Thornhill
by Pam Smy
Roaring Brook Press, 2017
544 Pages
Middle Grade (8-12 and up)
This is both a graphic novel and a book, weaving one story in graphic format and another in prose. The story unfolds through the diary of a girl named Mary Baines, written in 1982. She lives in a home for girls, having lost her family, and is tormented around the clock by a bully with gorgeous locks of blonde curls who keeps getting sent back to the orphanage when families do not choose to adopt her. The girl who torments Mary is never named, only referred to as her in the diary.
Mary has been affected by whatever is in her past. The psychiatrists call it selective mutism. She just doesn’t talk. She can’t; It’s a painful vulnerability to speak, especially when she is surrounded by such hostile cruelty.
The second story, told in pictures (like Hugo Cabret,) is told from the viewpoint of a girl in the summer of 2017 who sees a mysterious figure in the overgrown, weed-infested grounds of Thornhill.
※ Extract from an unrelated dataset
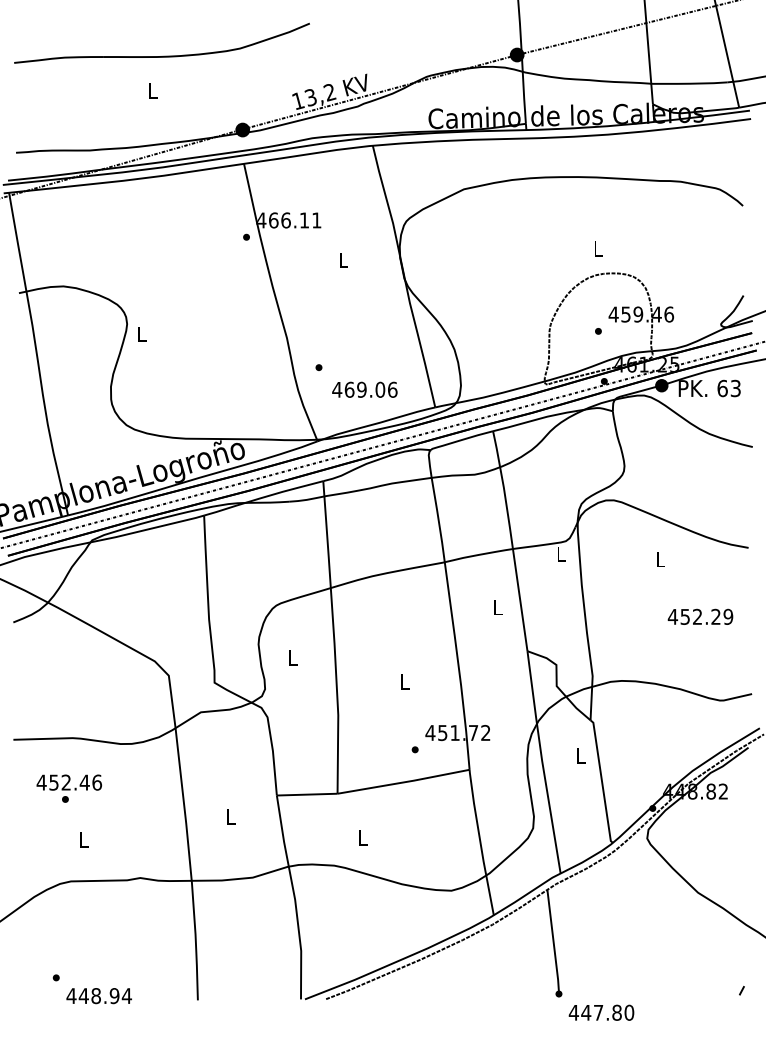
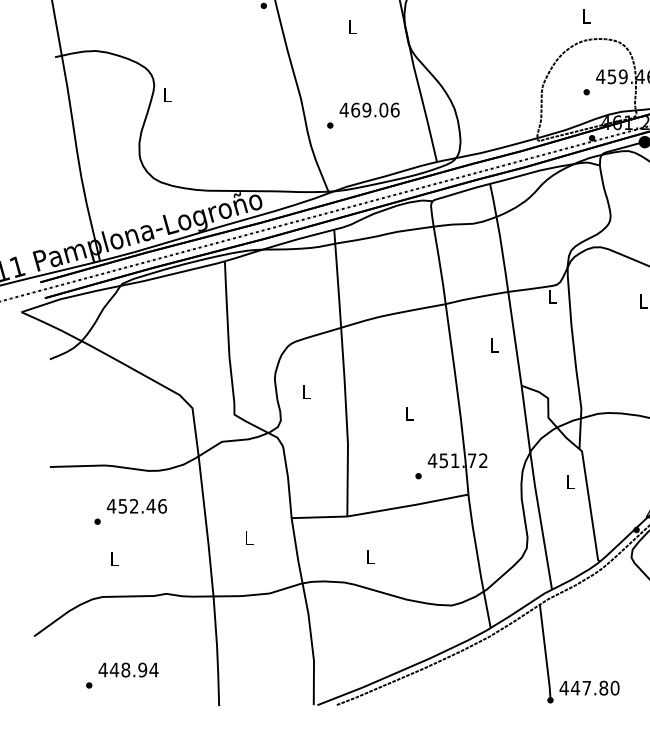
text: (364, 389) -> (369, 109), moved
text: (69, 782) -> (137, 506), moved
text: (98, 996) -> (127, 670), moved
text: (601, 1012) -> (589, 687), moved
Ella Clarke has just moved into a flat that backs up to the abandoned estate, lonely and disheartened from the loss of her mother, with her dad always working late. Ella learns more and more about Mary and her hobby of making dolls out of clay and designing clothes for them. She also learns how the girls of Thornhill make Mary’s life a living hell.
The illustrations are black and white, and capture a gothic sense of loneliness that underpins the narrative.They draw upon the romanticism of The Secret Garden while also evoking the crumbling ruins of the past.
Ella reads Mary’s life as if it were a novel, feeling a sense of familiarity, empathy, and compatriotism that grows while the reader gradually begins to sense that there is something darker behind the narrative, creeping up from behind, about to grab our insides like Old Yeller and squeeze because life isn’t always like the movie where the wronged get revenge and walk into the sunset. The ghosts of painful memories linger, and can influence the living to do things they might not otherwise do in order to find a friend.
She waits until the quiet hours then creeps up here. While the rest of the house sleeps she stands and scratches and scrapes and bangs at my door.
Thump.
Thump.
Thump.
The noise is terrifyingly loud to me in the darkness… I barely sleep at night, and during the day I sit here shaking, quaking, the sound of those thumps echoing in my head.
Though it’s a short read, it’s a pretty heavy book. It deals with mental health issues and abandonment, and it doesn’t really have a happy ending like we’ve all come to expect from a middle grade novel. It’s fun to learn about how artistically gifted the afflicted girl is with her doll-making, which makes the ending so much more emotionally intense when it comes down to just the two girls, Mary and her tormentor, locked in a mortal embrace, alone against each other and their own futures. Kerosene drips down a stairwell. Who will survive? Who is responsible? What is the figure hanging from the pantry ceiling, turning slow circles?
This is horror of the most visceral kind. It evokes the same feeling as Stephen King’s Carrie, and it will clench your gut for nights to come. At first you aren’t sure, but then it becomes clearer that Ella is, in fact, interacting with a ghostly apparition from the past. As Ella reads Mary’s diary, you also feel what it is to be in despair, in physical danger, to then come face to face with someone who can help you, and yet not be able to form the words, not be able to ask, to save yourself, trapped helplessly watching as the train slowly bears down closer and closer.
I think the most terrifying angle of all is how the adults know this torture is going on, but don’t want to get involved. Or they blame Mary for not simply deciding to overcome her challenges. It makes one want to run out and remind people that there is help out there if they are struggling with any flavor of mental illness, social phobia, bullying, or depression. Perhaps this book will motivate its readers to action.
”Just because she is a bit different doesn’t mean they should pick on her.”
“A bit different! Come on, Kathleen, she’s weird. You say they are picking on her, but we don’t have any proof… How can we help her if she doesn’t help herself? …She never smiles. No wonder no family wants her… If her speech thing isn’t problem enough, she’s also the least likeable girl we have ever had here…”
In the end, the diary does bring two friends together, despite being separated by time. Best Friends Forever. Some might call it a happy ending.